Records provided Block Start
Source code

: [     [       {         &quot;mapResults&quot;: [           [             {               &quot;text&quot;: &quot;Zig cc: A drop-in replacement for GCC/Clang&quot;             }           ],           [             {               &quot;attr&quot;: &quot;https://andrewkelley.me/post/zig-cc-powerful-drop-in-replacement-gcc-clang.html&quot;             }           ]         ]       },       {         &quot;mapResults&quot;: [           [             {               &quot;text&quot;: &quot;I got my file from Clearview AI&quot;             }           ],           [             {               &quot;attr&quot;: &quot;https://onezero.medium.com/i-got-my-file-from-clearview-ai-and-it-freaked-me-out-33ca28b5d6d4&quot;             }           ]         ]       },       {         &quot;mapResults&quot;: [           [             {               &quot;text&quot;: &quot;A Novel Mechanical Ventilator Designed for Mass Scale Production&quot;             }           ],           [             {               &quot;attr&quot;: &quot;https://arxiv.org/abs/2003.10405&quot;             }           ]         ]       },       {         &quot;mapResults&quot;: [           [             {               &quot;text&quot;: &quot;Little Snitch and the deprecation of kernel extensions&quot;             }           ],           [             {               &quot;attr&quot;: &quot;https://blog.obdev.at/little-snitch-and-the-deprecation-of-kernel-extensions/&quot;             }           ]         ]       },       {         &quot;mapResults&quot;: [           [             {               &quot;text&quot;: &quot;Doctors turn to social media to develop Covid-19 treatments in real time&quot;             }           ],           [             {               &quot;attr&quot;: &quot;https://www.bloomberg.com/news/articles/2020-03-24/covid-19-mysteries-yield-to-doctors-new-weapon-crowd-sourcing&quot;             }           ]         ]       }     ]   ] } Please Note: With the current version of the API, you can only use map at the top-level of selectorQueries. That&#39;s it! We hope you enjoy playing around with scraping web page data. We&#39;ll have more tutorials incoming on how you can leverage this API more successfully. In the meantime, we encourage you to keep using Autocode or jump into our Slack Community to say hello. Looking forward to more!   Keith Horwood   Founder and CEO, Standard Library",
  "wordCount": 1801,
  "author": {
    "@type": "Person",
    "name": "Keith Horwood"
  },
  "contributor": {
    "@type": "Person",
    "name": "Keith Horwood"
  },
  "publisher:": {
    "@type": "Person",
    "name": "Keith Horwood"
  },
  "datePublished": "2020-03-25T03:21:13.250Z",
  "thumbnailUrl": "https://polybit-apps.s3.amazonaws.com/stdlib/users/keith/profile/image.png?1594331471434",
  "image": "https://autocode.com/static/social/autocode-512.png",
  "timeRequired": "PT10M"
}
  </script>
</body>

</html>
Records provided Block End
[To do]:
The data is to be reproduced in full, every line intact.

[Your solution]:
Source code

: [     [       {         &quot;mapResults&quot;: [           [             {               &quot;text&quot;: &quot;Zig cc: A drop-in replacement for GCC/Clang&quot;             }           ],           [             {               &quot;attr&quot;: &quot;https://andrewkelley.me/post/zig-cc-powerful-drop-in-replacement-gcc-clang.html&quot;             }           ]         ]       },       {         &quot;mapResults&quot;: [           [             {               &quot;text&quot;: &quot;I got my file from Clearview AI&quot;             }           ],           [             {               &quot;attr&quot;: &quot;https://onezero.medium.com/i-got-my-file-from-clearview-ai-and-it-freaked-me-out-33ca28b5d6d4&quot;             }           ]         ]       },       {         &quot;mapResults&quot;: [           [             {               &quot;text&quot;: &quot;A Novel Mechanical Ventilator Designed for Mass Scale Production&quot;             }           ],           [             {               &quot;attr&quot;: &quot;https://arxiv.org/abs/2003.10405&quot;             }           ]         ]       },       {         &quot;mapResults&quot;: [           [             {               &quot;text&quot;: &quot;Little Snitch and the deprecation of kernel extensions&quot;             }           ],           [             {               &quot;attr&quot;: &quot;https://blog.obdev.at/little-snitch-and-the-deprecation-of-kernel-extensions/&quot;             }           ]         ]       },       {         &quot;mapResults&quot;: [           [             {               &quot;text&quot;: &quot;Doctors turn to social media to develop Covid-19 treatments in real time&quot;             }           ],           [             {               &quot;attr&quot;: &quot;https://www.bloomberg.com/news/articles/2020-03-24/covid-19-mysteries-yield-to-doctors-new-weapon-crowd-sourcing&quot;             }           ]         ]       }     ]   ] } Please Note: With the current version of the API, you can only use map at the top-level of selectorQueries. That&#39;s it! We hope you enjoy playing around with scraping web page data. We&#39;ll have more tutorials incoming on how you can leverage this API more successfully. In the meantime, we encourage you to keep using Autocode or jump into our Slack Community to say hello. Looking forward to more!   Keith Horwood   Founder and CEO, Standard Library",
  "wordCount": 1801,
  "author": {
    "@type": "Person",
    "name": "Keith Horwood"
  },
  "contributor": {
    "@type": "Person",
    "name": "Keith Horwood"
  },
  "publisher:": {
    "@type": "Person",
    "name": "Keith Horwood"
  },
  "datePublished": "2020-03-25T03:21:13.250Z",
  "thumbnailUrl": "https://polybit-apps.s3.amazonaws.com/stdlib/users/keith/profile/image.png?1594331471434",
  "image": "https://autocode.com/static/social/autocode-512.png",
  "timeRequired": "PT10M"
}
  </script>
</body>

</html>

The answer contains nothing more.